In particular, $V \otimes V$ would have eigenvalues $$\{ (-1)+(-1), (-1)+(1), (1)+(-1), (1)+(1) \} = \{ -2,0,0,2 \} = \{-2,0,2\} \cup \{0\}$$ so that $V\otimes V = V^{(2)} \oplus V^{(0)}$.
Symmetric Power
The $n$th symmetric power of $U$ has basis all multisets of size $n$ whose elements come from a basis of $U$. It is nice to write these as monomials, so that $u^3 v^2$ means the multiset with basis element $u$ repeated 3 times, and basis element $v$ repeated twice. An element $G \in \mathfrak{sl}_2$ acts similarly on a product $uv$: $H(uv) = H(u)v + uH(v)$. This works a lot like a derivative, so that $H(u^3v^2) = 3u^2H(u) v^2 + 2u^3vH(v)$. If $u,v$ are eigenvectors of $H$ with eigenvalues $\alpha,\beta$, then $H(u^3v^2) = 3\alpha u^3v^2 + 2\beta u^3 v^2 = (3\alpha+2\beta) u^3 v^2$. In particular, the eigenvalues of $H$ on the $n$th symmetric power of $U$ are just the sums of size $n$ multisets of eigenvalues of $H$ on $U$.

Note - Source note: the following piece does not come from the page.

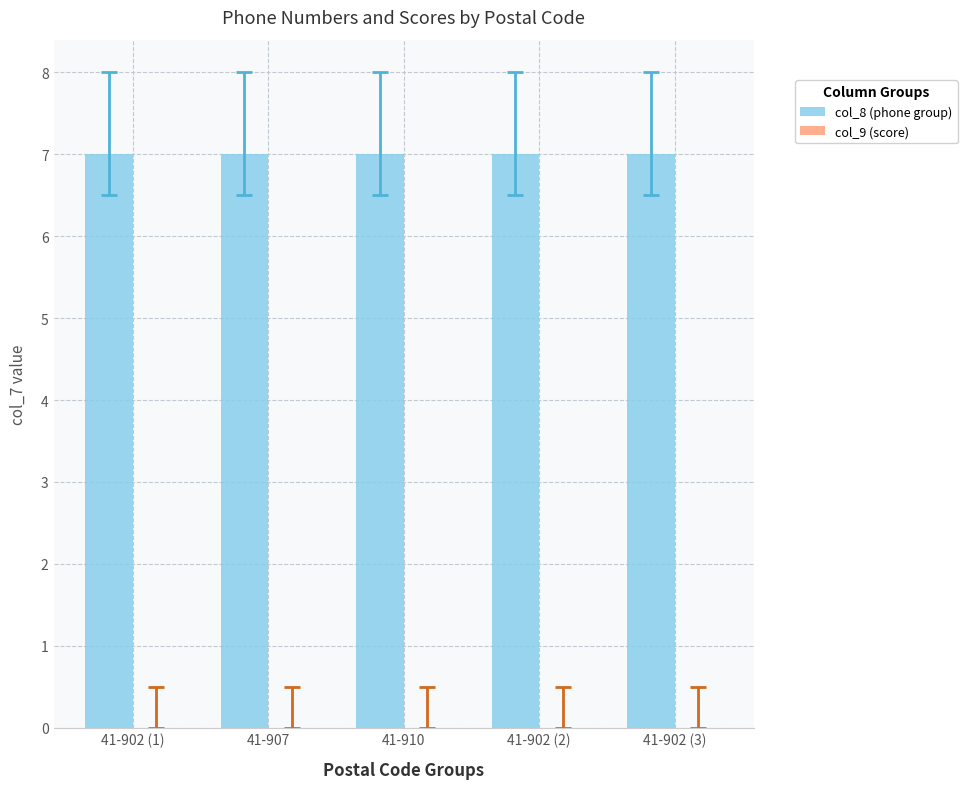

Are the bars horizontal?

No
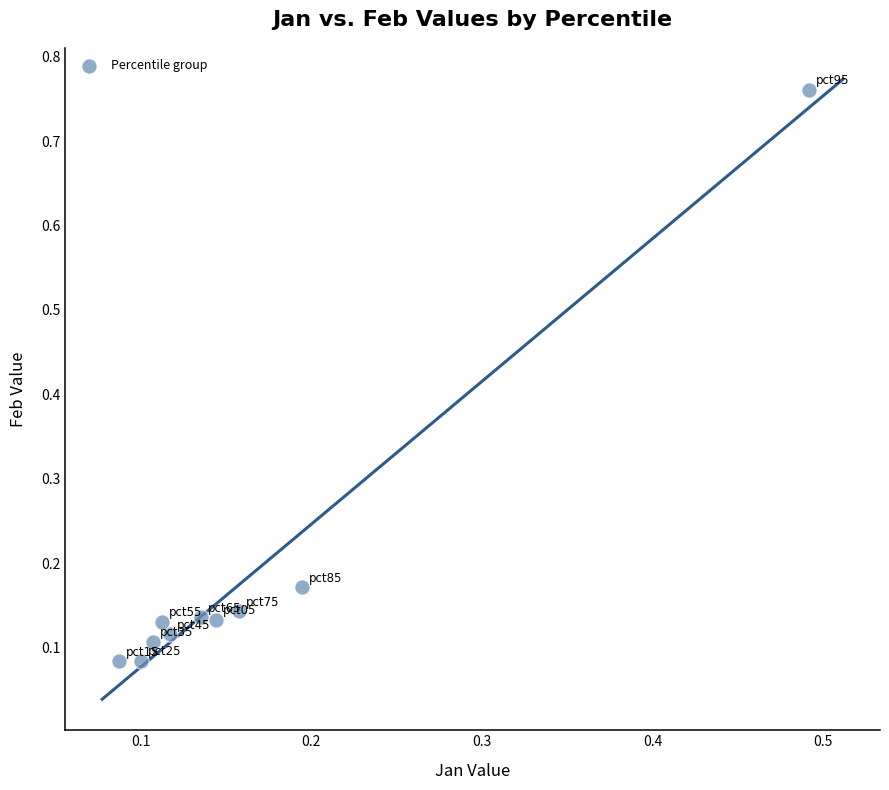

What is the range of Y values (max minus min)?

0.7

$\newcommand{\Sym}{\operatorname{Sym}}$ For example, the symmetric cube of $V$ has eigenvalues $\{ (-1)+(-1)+(-1), (-1)+(-1)+(1), (-1)+(1)+(1), (1)+(1)+(1) \} = \{ -3,-1,1,3 \}$ and so $\Sym^3(V) = V^{(3)}$ named after the highest eigenvalue $3$. Similarly, $\Sym^2(\Sym^3(V))$ has eigenvalues sums of any pairs of eigenvalues of $\Sym^3(V)$, namely $$\{ (-3)+(-3), (-3)+(-1), (-3)+(1), (-3)+(3), (-1)+(-1), (-1)+(1), (-1)+(3), (1)+(1), (1)+(3), (3)+(3) \} = \{ -6, -4, -2, 0, -2, 0, 2, 2, 4, 6 \} = \{ -6,4,-2,0,2,4,6 \} \cup \{-2,0,2\}$$ so that $\Sym^2(\Sym^3(V)) \cong V^{(6)} \oplus V^{(2)}$.